TEXT BLOCK
The liberal argument allows to support a few violations from the canonical GFF3 format. The current list of violations is:

  • CDS features may lack a phase.

The list of supported violations may change in the future between minor versions of EggLib. It is recommended to use liberal=True only for exploratory analyses. Otherwise, it is better to fix the original file so that it complies with the format.

New in version 3.0.0.

feature_iter(seqid, start, end, feat_type=None)

Return an iterator over features, returned as GFF3Feature instances. Only top features complying with arguments are considered.

Parameters:
  • seqid – seqid identifier (only features associated with this seqid are yielded.
  • start – start position on the considered seqid (only features whose start position is >= this value are yielded).
  • end – end position on the considered seqid (only features whose end position is <= this value are yielded. One can use None to process features until the end of the seqid.
  • feat_type – process only features whose type is equal to this value. By default, process all features within range.

If seqid is not valid for this data file, raise a ValueError.

metadata

Metadata of the imported file (information present in the file header). Metadata are available as a list of (key, value) tuple() ‘s. It is not possible to replace the list by another object, but it is allowed to modify the returned object.

num_top_features

Number of features that are directly accessible (that is, those who don’t have a parent).

num_tot_features

Total number of features of the input file, included lower-level features and features that have not been indexed, if any.

seqid

All seqid values present in the imported file, as a frozenset instance.

types

Number of top features of each of the encountered types. This does not include lower-level features (that is, those who have a parent). Value is a dict (there is no good reaon to modify it).

class egglib.io.GFF3Feature

Provide information related to a given feature. Currently, instances cannot be created by the user and are read-only. Data are available as read-only properties; some of these are lists and can be modified but it does not make any sense to do so.

ID

Value of the ID attribute, or None if this attribute was not defined.

aliases

List of Alias attributes.

attributes

List of non-predefined attributes, as (key, items) tuples, where items is itself a list.

dbxref

List of Dbxref attributes.

derives_from

Value of the Derives_from attribute, or None if this attribute was not defined.

INSTRUCTIONS FOR THE TASK
In the EggLib GFF3 documentation, rewrite the paragraph beginning "Provide information related to a given feature" as a short bulleted list that keeps its main facts.

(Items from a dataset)

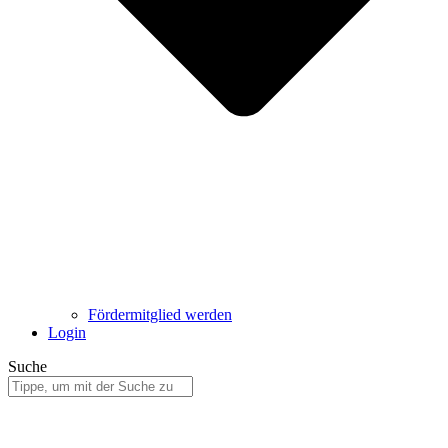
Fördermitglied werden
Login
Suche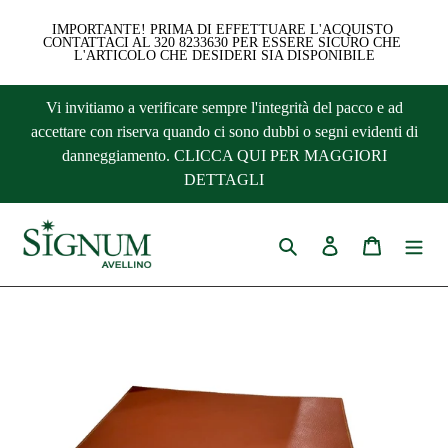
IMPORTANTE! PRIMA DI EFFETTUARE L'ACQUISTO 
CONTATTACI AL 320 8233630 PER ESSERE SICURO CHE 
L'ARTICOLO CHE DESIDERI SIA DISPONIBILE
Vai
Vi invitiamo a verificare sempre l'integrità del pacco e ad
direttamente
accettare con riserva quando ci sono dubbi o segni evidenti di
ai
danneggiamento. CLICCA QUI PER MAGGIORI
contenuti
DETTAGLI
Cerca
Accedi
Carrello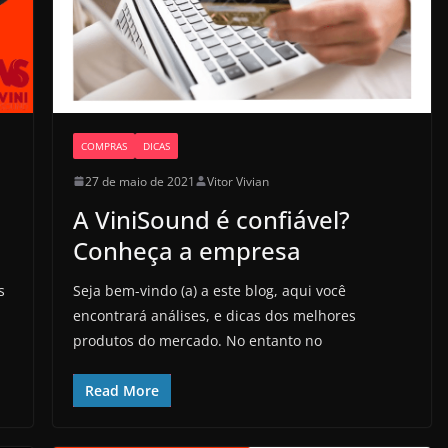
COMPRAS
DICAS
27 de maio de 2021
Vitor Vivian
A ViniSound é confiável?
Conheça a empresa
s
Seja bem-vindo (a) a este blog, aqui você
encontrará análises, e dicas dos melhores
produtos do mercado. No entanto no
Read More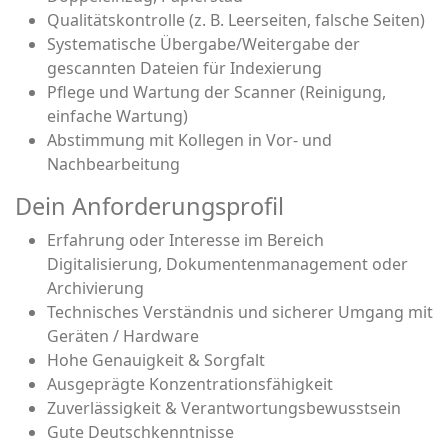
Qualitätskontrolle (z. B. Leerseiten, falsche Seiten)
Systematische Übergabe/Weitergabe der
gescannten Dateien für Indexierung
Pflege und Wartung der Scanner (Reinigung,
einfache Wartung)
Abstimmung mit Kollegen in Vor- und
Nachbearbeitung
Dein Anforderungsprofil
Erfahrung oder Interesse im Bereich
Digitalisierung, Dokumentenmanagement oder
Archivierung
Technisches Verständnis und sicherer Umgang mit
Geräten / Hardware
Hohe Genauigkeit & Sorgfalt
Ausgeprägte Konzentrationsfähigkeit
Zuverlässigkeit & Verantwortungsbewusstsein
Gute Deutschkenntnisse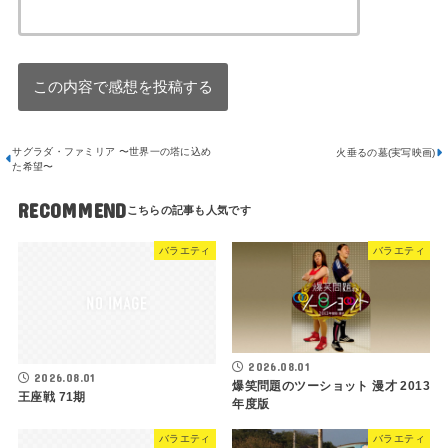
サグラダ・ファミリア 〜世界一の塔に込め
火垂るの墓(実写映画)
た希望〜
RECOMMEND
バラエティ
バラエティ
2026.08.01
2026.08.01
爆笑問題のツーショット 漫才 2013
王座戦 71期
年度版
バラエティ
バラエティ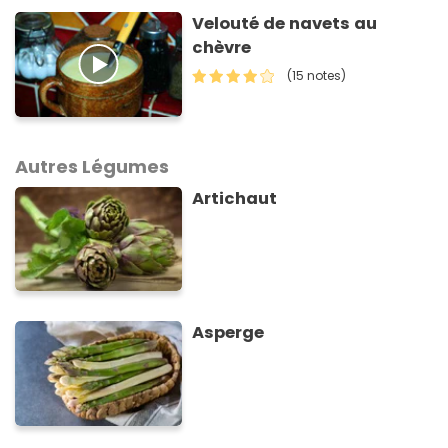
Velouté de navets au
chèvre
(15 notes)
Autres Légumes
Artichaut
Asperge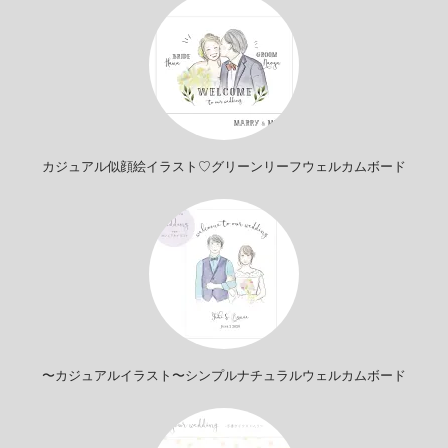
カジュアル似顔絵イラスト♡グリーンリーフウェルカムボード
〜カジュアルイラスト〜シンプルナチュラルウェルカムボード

SOLVED PROBLEM
- Provides information about a given feature.
- Users currently cannot create instances, and instances are read-only.
- Data are available as read-only properties.
- Some of these properties are lists that can be modified, but doing so makes no sense.